→ **Extract to read**:

- Genre: Real estate
- Country of origin: United States
- No. of seasons: 2
- No. of episodes: 14

Production
- Running time: 22 minutes

Original release
- Network: HGTV, HGTV Canada
- Release: January 8, 2013

= Scoring the Deal =

Scoring the Deal is an American reality series that airs on HGTV and HGTV Canada. The show follows Jason Abrams and Kristen Cook of the Abrams Team through Pro-Athlete real estate. It aired from January 8, 2013, with two seasons.

→ **Brief**: Decide whether each statement agrees with the text on Scoring the Deal above, answering yes or no and quoting the words that settle it. (a) The show had two seasons. (b) Each episode runs 30 minutes. (c) The show follows Jason Abrams and Kristen Cook.

→ **Data provided**:
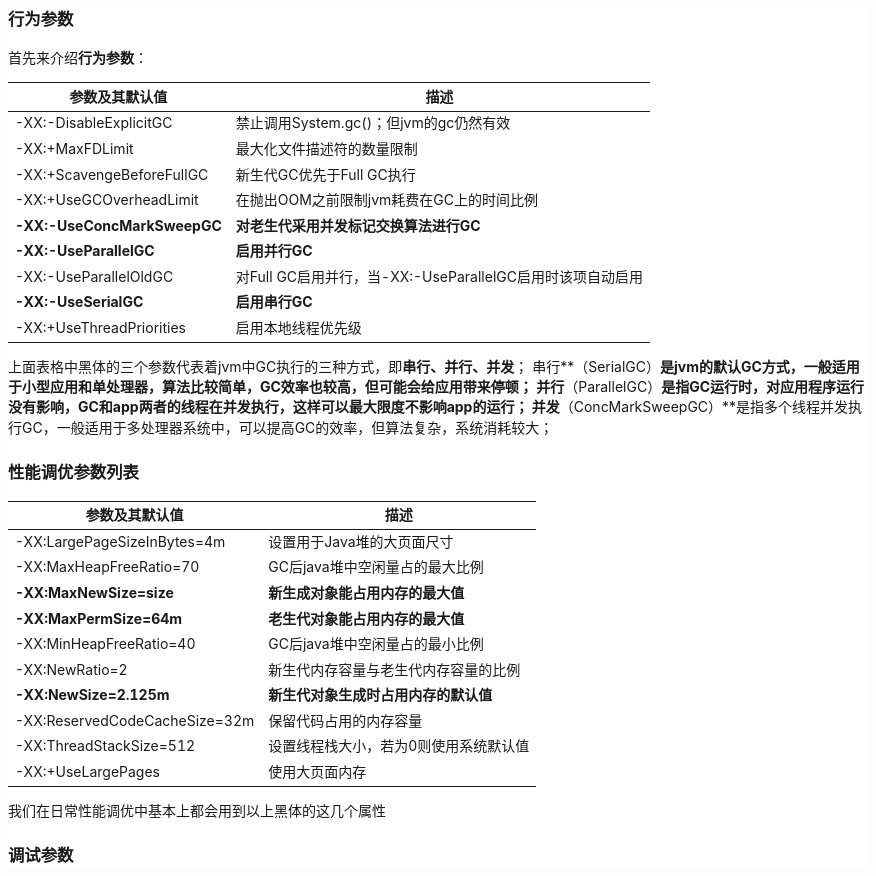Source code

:### **行为参数**

首先来介绍**行为参数**：

| 参数及其默认值              | 描述                                                      |
| --------------------------- | --------------------------------------------------------- |
| -XX:-DisableExplicitGC      | 禁止调用System.gc()；但jvm的gc仍然有效                    |
| -XX:+MaxFDLimit             | 最大化文件描述符的数量限制                                |
| -XX:+ScavengeBeforeFullGC   | 新生代GC优先于Full GC执行                                 |
| -XX:+UseGCOverheadLimit     | 在抛出OOM之前限制jvm耗费在GC上的时间比例                  |
| **-XX:-UseConcMarkSweepGC** | **对老生代采用并发标记交换算法进行GC**                    |
| **-XX:-UseParallelGC**      | **启用并行GC**                                            |
| -XX:-UseParallelOldGC       | 对Full GC启用并行，当-XX:-UseParallelGC启用时该项自动启用 |
| **-XX:-UseSerialGC**        | **启用串行GC**                                            |
| -XX:+UseThreadPriorities    | 启用本地线程优先级                                        |

上面表格中黑体的三个参数代表着jvm中GC执行的三种方式，即**串行、并行、并发**；
串行**（SerialGC）**是jvm的默认GC方式，一般适用于小型应用和单处理器，算法比较简单，GC效率也较高，但可能会给应用带来停顿；
并行**（ParallelGC）**是指GC运行时，对应用程序运行没有影响，GC和app两者的线程在并发执行，这样可以最大限度不影响app的运行；
并发**（ConcMarkSweepGC）**是指多个线程并发执行GC，一般适用于多处理器系统中，可以提高GC的效率，但算法复杂，系统消耗较大；

### 性能调优参数列表

| 参数及其默认值                | 描述                                  |
| ----------------------------- | ------------------------------------- |
| -XX:LargePageSizeInBytes=4m   | 设置用于Java堆的大页面尺寸            |
| -XX:MaxHeapFreeRatio=70       | GC后java堆中空闲量占的最大比例        |
| **-XX:MaxNewSize=size**       | **新生成对象能占用内存的最大值**      |
| **-XX:MaxPermSize=64m**       | **老生代对象能占用内存的最大值**      |
| -XX:MinHeapFreeRatio=40       | GC后java堆中空闲量占的最小比例        |
| -XX:NewRatio=2                | 新生代内存容量与老生代内存容量的比例  |
| **-XX:NewSize=2.125m**        | **新生代对象生成时占用内存的默认值**  |
| -XX:ReservedCodeCacheSize=32m | 保留代码占用的内存容量                |
| -XX:ThreadStackSize=512       | 设置线程栈大小，若为0则使用系统默认值 |
| -XX:+UseLargePages            | 使用大页面内存                        |

我们在日常性能调优中基本上都会用到以上黑体的这几个属性

### **调试参数**
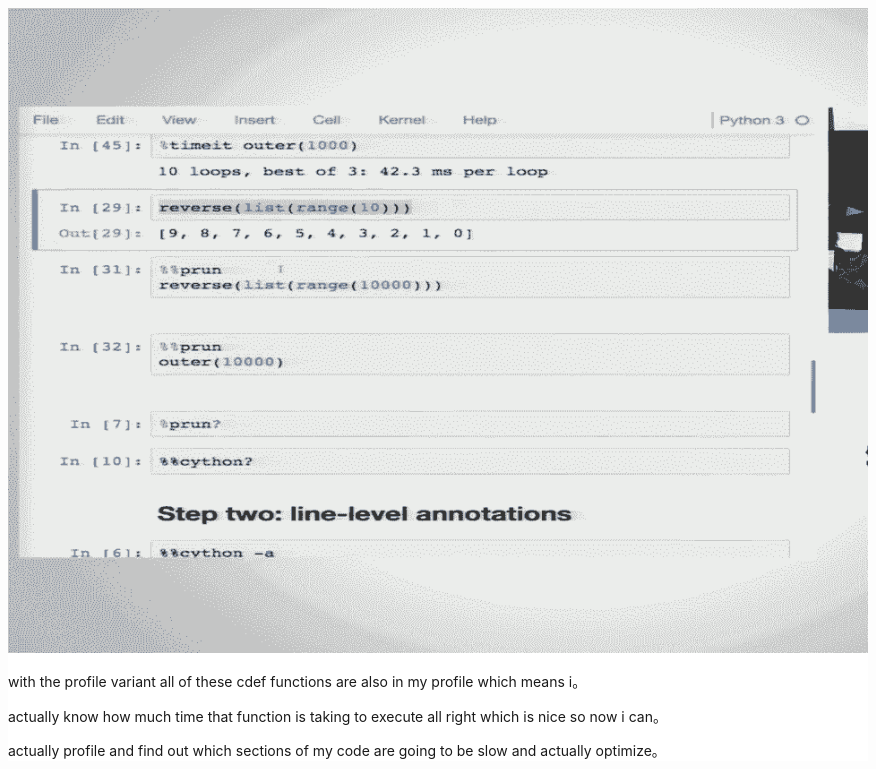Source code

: ![](img/b8d9e1d8490d7c84cfc812d37b0318c6_100.png)

 with the profile variant all of these cdef functions are also in my profile which means i。

 actually know how much time that function is taking to execute all right which is nice so now i can。

 actually profile and find out which sections of my code are going to be slow and actually optimize。



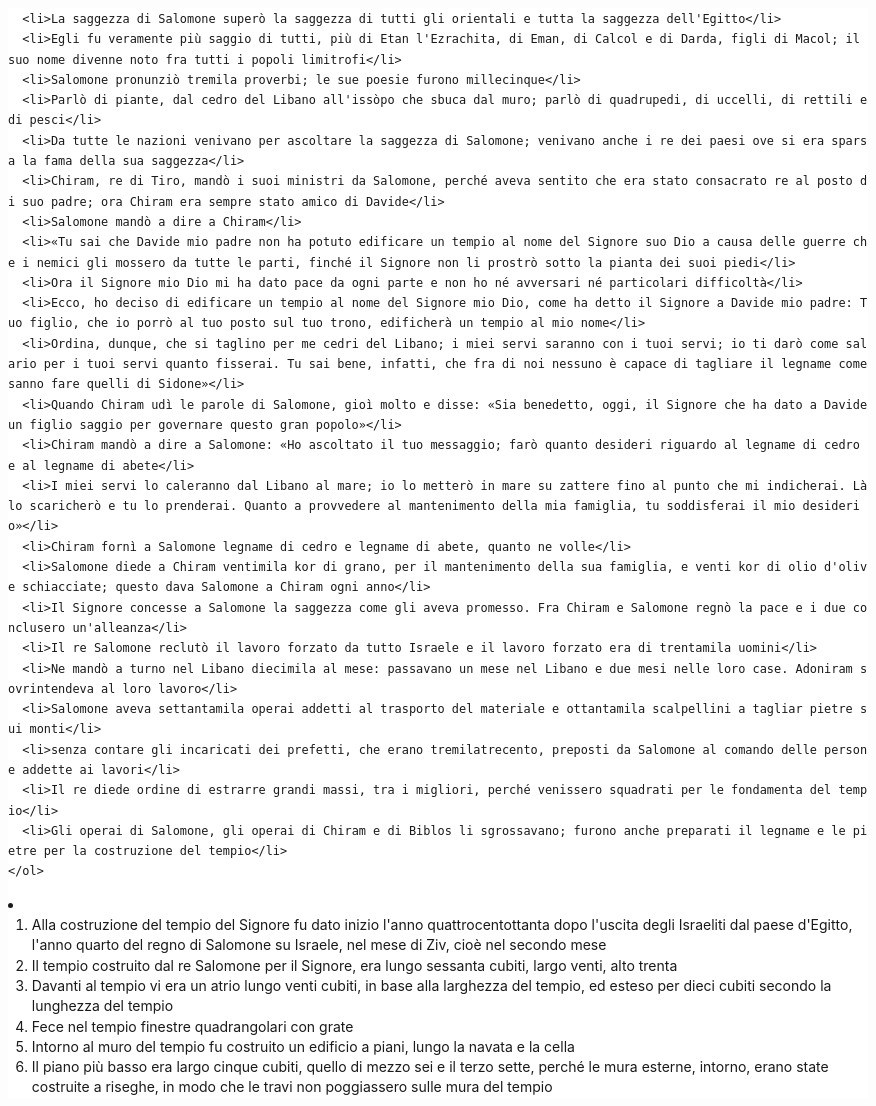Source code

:       <li>La saggezza di Salomone superò la saggezza di tutti gli orientali e tutta la saggezza dell'Egitto</li>
      <li>Egli fu veramente più saggio di tutti, più di Etan l'Ezrachita, di Eman, di Calcol e di Darda, figli di Macol; il suo nome divenne noto fra tutti i popoli limitrofi</li>
      <li>Salomone pronunziò tremila proverbi; le sue poesie furono millecinque</li>
      <li>Parlò di piante, dal cedro del Libano all'issòpo che sbuca dal muro; parlò di quadrupedi, di uccelli, di rettili e di pesci</li>
      <li>Da tutte le nazioni venivano per ascoltare la saggezza di Salomone; venivano anche i re dei paesi ove si era sparsa la fama della sua saggezza</li>
      <li>Chiram, re di Tiro, mandò i suoi ministri da Salomone, perché aveva sentito che era stato consacrato re al posto di suo padre; ora Chiram era sempre stato amico di Davide</li>
      <li>Salomone mandò a dire a Chiram</li>
      <li>«Tu sai che Davide mio padre non ha potuto edificare un tempio al nome del Signore suo Dio a causa delle guerre che i nemici gli mossero da tutte le parti, finché il Signore non li prostrò sotto la pianta dei suoi piedi</li>
      <li>Ora il Signore mio Dio mi ha dato pace da ogni parte e non ho né avversari né particolari difficoltà</li>
      <li>Ecco, ho deciso di edificare un tempio al nome del Signore mio Dio, come ha detto il Signore a Davide mio padre: Tuo figlio, che io porrò al tuo posto sul tuo trono, edificherà un tempio al mio nome</li>
      <li>Ordina, dunque, che si taglino per me cedri del Libano; i miei servi saranno con i tuoi servi; io ti darò come salario per i tuoi servi quanto fisserai. Tu sai bene, infatti, che fra di noi nessuno è capace di tagliare il legname come sanno fare quelli di Sidone»</li>
      <li>Quando Chiram udì le parole di Salomone, gioì molto e disse: «Sia benedetto, oggi, il Signore che ha dato a Davide un figlio saggio per governare questo gran popolo»</li>
      <li>Chiram mandò a dire a Salomone: «Ho ascoltato il tuo messaggio; farò quanto desideri riguardo al legname di cedro e al legname di abete</li>
      <li>I miei servi lo caleranno dal Libano al mare; io lo metterò in mare su zattere fino al punto che mi indicherai. Là lo scaricherò e tu lo prenderai. Quanto a provvedere al mantenimento della mia famiglia, tu soddisferai il mio desiderio»</li>
      <li>Chiram fornì a Salomone legname di cedro e legname di abete, quanto ne volle</li>
      <li>Salomone diede a Chiram ventimila kor di grano, per il mantenimento della sua famiglia, e venti kor di olio d'olive schiacciate; questo dava Salomone a Chiram ogni anno</li>
      <li>Il Signore concesse a Salomone la saggezza come gli aveva promesso. Fra Chiram e Salomone regnò la pace e i due conclusero un'alleanza</li>
      <li>Il re Salomone reclutò il lavoro forzato da tutto Israele e il lavoro forzato era di trentamila uomini</li>
      <li>Ne mandò a turno nel Libano diecimila al mese: passavano un mese nel Libano e due mesi nelle loro case. Adoniram sovrintendeva al loro lavoro</li>
      <li>Salomone aveva settantamila operai addetti al trasporto del materiale e ottantamila scalpellini a tagliar pietre sui monti</li>
      <li>senza contare gli incaricati dei prefetti, che erano tremilatrecento, preposti da Salomone al comando delle persone addette ai lavori</li>
      <li>Il re diede ordine di estrarre grandi massi, tra i migliori, perché venissero squadrati per le fondamenta del tempio</li>
      <li>Gli operai di Salomone, gli operai di Chiram e di Biblos li sgrossavano; furono anche preparati il legname e le pietre per la costruzione del tempio</li>
    </ol>
  </li>
  <li>
    <ol>
      <li>Alla costruzione del tempio del Signore fu dato inizio l'anno quattrocentottanta dopo l'uscita degli Israeliti dal paese d'Egitto, l'anno quarto del regno di Salomone su Israele, nel mese di Ziv, cioè nel secondo mese</li>
      <li>Il tempio costruito dal re Salomone per il Signore, era lungo sessanta cubiti, largo venti, alto trenta</li>
      <li>Davanti al tempio vi era un atrio lungo venti cubiti, in base alla larghezza del tempio, ed esteso per dieci cubiti secondo la lunghezza del tempio</li>
      <li>Fece nel tempio finestre quadrangolari con grate</li>
      <li>Intorno al muro del tempio fu costruito un edificio a piani, lungo la navata e la cella</li>
      <li>Il piano più basso era largo cinque cubiti, quello di mezzo sei e il terzo sette, perché le mura esterne, intorno, erano state costruite a riseghe, in modo che le travi non poggiassero sulle mura del tempio</li>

→ **Response box**:
(a) Yes: "No. of seasons: 2"
(b) No: "Running time: 22 minutes"
(c) Yes: "The show follows Jason Abrams and Kristen Cook of the Abrams Team"